▸ Given entries
☆ ☆ ☆ ☆ ☆

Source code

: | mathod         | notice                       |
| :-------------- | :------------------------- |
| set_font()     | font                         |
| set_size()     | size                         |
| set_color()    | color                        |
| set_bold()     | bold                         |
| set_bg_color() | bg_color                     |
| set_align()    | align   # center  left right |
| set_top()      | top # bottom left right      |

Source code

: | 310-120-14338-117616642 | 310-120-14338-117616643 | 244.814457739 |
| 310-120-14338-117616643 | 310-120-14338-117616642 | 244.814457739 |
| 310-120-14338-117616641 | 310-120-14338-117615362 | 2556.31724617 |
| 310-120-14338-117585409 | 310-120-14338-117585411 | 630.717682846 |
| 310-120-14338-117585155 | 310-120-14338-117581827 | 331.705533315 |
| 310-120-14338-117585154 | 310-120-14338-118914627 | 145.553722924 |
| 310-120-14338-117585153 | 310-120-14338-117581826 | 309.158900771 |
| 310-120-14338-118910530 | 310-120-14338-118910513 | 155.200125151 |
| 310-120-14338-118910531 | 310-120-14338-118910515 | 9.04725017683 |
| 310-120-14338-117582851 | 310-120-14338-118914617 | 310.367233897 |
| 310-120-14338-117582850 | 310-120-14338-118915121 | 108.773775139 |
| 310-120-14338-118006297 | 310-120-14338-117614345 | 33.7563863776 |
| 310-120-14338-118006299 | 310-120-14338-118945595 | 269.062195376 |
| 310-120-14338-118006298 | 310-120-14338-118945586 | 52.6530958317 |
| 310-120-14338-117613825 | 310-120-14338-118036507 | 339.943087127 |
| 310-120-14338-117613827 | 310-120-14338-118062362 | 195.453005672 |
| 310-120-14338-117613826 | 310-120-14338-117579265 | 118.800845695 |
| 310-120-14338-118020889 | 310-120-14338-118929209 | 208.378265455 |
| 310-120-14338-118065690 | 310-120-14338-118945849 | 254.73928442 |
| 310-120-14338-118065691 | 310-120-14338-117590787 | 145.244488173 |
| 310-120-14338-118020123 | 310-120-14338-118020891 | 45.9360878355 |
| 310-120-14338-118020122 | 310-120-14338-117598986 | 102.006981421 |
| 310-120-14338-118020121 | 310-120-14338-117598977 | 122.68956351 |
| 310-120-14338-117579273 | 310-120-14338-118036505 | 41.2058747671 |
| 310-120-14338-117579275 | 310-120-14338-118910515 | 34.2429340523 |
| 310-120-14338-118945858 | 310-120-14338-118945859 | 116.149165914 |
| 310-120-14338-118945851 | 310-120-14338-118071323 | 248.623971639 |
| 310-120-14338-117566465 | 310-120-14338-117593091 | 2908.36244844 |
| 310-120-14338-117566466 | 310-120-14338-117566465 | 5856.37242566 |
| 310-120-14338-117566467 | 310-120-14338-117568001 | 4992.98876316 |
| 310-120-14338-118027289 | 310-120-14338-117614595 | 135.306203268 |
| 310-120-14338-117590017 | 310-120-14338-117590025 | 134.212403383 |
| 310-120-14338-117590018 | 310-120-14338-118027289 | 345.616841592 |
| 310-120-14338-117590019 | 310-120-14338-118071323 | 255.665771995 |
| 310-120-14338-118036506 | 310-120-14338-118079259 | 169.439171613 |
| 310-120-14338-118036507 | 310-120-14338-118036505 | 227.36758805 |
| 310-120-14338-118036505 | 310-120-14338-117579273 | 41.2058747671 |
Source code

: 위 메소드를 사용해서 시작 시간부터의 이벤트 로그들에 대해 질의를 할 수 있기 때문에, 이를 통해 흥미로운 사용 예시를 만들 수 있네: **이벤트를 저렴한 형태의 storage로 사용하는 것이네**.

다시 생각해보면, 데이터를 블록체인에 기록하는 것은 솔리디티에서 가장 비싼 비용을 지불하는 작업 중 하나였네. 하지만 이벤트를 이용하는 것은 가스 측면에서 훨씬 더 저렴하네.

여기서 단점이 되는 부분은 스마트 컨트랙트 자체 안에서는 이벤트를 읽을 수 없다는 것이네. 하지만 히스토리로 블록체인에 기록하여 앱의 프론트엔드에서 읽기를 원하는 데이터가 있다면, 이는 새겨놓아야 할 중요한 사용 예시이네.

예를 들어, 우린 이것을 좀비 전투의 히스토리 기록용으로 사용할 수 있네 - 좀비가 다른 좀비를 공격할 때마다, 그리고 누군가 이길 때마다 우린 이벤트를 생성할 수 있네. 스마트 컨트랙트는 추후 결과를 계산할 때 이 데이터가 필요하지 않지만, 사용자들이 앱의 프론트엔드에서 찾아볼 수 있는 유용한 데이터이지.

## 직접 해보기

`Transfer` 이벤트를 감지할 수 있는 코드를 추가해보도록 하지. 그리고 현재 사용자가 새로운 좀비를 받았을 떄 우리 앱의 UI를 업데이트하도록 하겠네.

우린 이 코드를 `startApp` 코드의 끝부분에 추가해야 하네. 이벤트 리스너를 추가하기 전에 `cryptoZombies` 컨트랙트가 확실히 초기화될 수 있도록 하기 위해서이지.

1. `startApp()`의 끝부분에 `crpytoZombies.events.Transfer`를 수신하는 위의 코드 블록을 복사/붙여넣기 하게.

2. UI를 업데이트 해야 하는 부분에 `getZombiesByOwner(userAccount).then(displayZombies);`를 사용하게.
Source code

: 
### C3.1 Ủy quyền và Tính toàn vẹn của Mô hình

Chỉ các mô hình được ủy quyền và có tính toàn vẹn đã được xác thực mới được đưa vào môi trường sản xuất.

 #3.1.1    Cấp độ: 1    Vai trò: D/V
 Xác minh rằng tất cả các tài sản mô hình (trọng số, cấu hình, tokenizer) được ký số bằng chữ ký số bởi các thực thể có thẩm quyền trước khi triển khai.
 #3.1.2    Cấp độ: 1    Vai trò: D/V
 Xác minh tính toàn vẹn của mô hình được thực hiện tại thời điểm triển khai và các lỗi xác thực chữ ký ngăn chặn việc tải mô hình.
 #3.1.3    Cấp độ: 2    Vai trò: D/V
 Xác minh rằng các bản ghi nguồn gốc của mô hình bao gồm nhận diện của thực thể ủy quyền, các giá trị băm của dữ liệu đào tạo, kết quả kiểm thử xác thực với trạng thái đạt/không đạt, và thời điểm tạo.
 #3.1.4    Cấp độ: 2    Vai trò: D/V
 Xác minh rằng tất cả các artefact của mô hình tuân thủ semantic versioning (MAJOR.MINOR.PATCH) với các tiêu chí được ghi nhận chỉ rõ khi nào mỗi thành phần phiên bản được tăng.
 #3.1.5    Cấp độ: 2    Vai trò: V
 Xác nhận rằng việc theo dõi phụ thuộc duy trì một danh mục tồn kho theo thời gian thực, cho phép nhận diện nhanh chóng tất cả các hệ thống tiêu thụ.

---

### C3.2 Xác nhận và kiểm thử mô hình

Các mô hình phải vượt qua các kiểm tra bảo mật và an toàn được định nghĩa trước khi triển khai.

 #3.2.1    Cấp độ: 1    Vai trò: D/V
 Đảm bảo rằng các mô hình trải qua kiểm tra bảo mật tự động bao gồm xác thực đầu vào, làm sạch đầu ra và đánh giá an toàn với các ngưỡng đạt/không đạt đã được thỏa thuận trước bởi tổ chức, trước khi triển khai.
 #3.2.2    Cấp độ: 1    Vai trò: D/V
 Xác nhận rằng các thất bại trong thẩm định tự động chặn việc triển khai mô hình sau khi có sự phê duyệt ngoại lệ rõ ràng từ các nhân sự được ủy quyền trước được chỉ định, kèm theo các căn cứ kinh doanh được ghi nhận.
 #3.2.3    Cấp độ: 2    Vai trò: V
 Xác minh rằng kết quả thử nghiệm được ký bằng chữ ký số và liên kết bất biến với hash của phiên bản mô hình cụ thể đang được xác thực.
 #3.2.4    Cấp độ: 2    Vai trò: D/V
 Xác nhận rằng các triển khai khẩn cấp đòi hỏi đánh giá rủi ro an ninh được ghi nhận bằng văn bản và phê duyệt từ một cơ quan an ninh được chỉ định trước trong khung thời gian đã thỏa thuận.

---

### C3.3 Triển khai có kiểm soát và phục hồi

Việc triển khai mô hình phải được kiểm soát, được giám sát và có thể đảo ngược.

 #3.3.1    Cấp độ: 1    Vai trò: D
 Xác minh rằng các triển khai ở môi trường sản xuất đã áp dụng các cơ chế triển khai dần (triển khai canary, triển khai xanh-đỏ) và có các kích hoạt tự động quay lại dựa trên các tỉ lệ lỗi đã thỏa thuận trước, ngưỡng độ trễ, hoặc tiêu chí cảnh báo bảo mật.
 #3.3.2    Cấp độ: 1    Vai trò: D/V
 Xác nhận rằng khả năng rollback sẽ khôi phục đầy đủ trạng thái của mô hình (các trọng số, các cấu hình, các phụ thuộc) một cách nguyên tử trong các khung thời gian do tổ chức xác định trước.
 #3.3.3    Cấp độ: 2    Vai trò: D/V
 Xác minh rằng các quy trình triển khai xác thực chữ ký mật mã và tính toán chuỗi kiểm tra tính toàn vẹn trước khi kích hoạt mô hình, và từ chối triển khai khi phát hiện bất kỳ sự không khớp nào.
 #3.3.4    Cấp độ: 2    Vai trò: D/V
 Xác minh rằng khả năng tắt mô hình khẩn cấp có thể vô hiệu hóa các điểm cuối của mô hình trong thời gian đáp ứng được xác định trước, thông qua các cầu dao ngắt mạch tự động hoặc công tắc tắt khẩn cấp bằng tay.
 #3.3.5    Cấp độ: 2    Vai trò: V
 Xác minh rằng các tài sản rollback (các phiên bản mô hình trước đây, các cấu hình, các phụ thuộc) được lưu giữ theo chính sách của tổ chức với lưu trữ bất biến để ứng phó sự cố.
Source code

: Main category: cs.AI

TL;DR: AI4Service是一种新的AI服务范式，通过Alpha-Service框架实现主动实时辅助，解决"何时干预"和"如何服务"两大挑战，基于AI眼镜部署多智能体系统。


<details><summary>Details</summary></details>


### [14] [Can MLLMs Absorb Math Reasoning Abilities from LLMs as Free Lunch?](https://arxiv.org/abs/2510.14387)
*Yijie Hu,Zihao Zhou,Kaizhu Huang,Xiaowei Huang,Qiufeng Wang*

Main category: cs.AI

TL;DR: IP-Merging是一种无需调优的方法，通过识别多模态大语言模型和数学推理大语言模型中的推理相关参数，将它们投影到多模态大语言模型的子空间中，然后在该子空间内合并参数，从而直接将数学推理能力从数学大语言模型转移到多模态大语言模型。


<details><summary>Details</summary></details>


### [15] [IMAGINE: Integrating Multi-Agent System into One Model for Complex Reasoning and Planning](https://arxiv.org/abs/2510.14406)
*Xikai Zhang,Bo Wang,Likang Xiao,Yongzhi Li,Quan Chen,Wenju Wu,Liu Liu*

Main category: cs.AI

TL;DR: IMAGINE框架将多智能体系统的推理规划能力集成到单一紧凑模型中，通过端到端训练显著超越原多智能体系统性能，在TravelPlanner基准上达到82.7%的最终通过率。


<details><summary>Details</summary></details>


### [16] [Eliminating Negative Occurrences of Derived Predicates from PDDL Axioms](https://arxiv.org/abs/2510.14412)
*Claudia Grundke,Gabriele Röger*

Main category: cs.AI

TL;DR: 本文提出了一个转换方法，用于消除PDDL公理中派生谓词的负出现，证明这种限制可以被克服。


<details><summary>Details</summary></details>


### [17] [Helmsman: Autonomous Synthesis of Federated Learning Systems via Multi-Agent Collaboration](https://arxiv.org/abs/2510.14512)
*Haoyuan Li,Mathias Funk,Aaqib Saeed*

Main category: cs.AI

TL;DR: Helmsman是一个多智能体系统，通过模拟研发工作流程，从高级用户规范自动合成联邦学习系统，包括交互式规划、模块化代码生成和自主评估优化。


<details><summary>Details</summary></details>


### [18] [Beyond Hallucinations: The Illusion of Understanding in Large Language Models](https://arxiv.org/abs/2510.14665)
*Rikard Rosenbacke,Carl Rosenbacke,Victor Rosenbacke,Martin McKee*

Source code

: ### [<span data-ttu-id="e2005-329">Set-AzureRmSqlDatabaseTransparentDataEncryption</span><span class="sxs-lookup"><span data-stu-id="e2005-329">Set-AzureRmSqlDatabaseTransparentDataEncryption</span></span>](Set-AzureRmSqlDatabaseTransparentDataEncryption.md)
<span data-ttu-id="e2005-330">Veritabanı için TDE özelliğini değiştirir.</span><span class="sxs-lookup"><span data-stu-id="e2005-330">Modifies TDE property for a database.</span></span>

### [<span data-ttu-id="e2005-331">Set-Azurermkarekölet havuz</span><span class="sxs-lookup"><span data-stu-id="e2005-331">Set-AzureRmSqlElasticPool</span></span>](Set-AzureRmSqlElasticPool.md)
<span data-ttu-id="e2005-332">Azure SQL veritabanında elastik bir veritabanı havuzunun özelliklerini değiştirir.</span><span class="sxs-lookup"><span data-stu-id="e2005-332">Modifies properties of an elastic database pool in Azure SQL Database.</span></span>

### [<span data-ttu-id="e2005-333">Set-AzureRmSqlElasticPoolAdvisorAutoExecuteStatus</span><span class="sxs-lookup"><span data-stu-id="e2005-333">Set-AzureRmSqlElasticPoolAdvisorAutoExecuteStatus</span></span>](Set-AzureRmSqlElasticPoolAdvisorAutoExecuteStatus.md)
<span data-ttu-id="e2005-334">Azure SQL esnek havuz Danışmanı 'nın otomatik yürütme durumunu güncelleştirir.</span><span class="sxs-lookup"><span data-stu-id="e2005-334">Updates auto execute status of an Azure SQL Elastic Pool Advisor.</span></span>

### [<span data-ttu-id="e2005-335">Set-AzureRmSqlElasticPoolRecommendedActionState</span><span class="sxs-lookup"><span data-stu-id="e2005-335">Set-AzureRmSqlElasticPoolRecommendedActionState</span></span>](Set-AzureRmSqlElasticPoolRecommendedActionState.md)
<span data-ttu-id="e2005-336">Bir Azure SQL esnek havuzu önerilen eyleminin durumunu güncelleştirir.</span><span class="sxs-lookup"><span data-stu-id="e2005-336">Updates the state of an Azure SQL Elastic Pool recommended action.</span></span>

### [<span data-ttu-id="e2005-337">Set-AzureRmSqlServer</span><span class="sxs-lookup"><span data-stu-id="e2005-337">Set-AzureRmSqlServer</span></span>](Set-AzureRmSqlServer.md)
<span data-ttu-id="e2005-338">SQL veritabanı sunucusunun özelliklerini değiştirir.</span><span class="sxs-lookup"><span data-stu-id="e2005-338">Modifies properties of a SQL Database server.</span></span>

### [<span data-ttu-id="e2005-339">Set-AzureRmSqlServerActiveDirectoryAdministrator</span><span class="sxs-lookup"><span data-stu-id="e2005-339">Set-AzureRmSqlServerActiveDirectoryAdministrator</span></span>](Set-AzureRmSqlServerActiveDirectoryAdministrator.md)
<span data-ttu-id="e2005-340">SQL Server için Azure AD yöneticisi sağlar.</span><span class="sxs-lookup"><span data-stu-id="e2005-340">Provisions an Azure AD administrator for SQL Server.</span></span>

☆ ☆ ☆ ☆ ☆

▸ Instruction
Copy out each line of the data above, exactly, if it lies between the line holding "310-120-14338-117579265 | 118.800845695 |" and the line holding "여기서 단점이 되는 부분은", inclusive; copy no other line.

▸ Output
| 310-120-14338-117613826 | 310-120-14338-117579265 | 118.800845695 |
| 310-120-14338-118020889 | 310-120-14338-118929209 | 208.378265455 |
| 310-120-14338-118065690 | 310-120-14338-118945849 | 254.73928442 |
| 310-120-14338-118065691 | 310-120-14338-117590787 | 145.244488173 |
| 310-120-14338-118020123 | 310-120-14338-118020891 | 45.9360878355 |
| 310-120-14338-118020122 | 310-120-14338-117598986 | 102.006981421 |
| 310-120-14338-118020121 | 310-120-14338-117598977 | 122.68956351 |
| 310-120-14338-117579273 | 310-120-14338-118036505 | 41.2058747671 |
| 310-120-14338-117579275 | 310-120-14338-118910515 | 34.2429340523 |
| 310-120-14338-118945858 | 310-120-14338-118945859 | 116.149165914 |
| 310-120-14338-118945851 | 310-120-14338-118071323 | 248.623971639 |
| 310-120-14338-117566465 | 310-120-14338-117593091 | 2908.36244844 |
| 310-120-14338-117566466 | 310-120-14338-117566465 | 5856.37242566 |
| 310-120-14338-117566467 | 310-120-14338-117568001 | 4992.98876316 |
| 310-120-14338-118027289 | 310-120-14338-117614595 | 135.306203268 |
| 310-120-14338-117590017 | 310-120-14338-117590025 | 134.212403383 |
| 310-120-14338-117590018 | 310-120-14338-118027289 | 345.616841592 |
| 310-120-14338-117590019 | 310-120-14338-118071323 | 255.665771995 |
| 310-120-14338-118036506 | 310-120-14338-118079259 | 169.439171613 |
| 310-120-14338-118036507 | 310-120-14338-118036505 | 227.36758805 |
| 310-120-14338-118036505 | 310-120-14338-117579273 | 41.2058747671 |
Source code

: 위 메소드를 사용해서 시작 시간부터의 이벤트 로그들에 대해 질의를 할 수 있기 때문에, 이를 통해 흥미로운 사용 예시를 만들 수 있네: **이벤트를 저렴한 형태의 storage로 사용하는 것이네**.

다시 생각해보면, 데이터를 블록체인에 기록하는 것은 솔리디티에서 가장 비싼 비용을 지불하는 작업 중 하나였네. 하지만 이벤트를 이용하는 것은 가스 측면에서 훨씬 더 저렴하네.

여기서 단점이 되는 부분은 스마트 컨트랙트 자체 안에서는 이벤트를 읽을 수 없다는 것이네. 하지만 히스토리로 블록체인에 기록하여 앱의 프론트엔드에서 읽기를 원하는 데이터가 있다면, 이는 새겨놓아야 할 중요한 사용 예시이네.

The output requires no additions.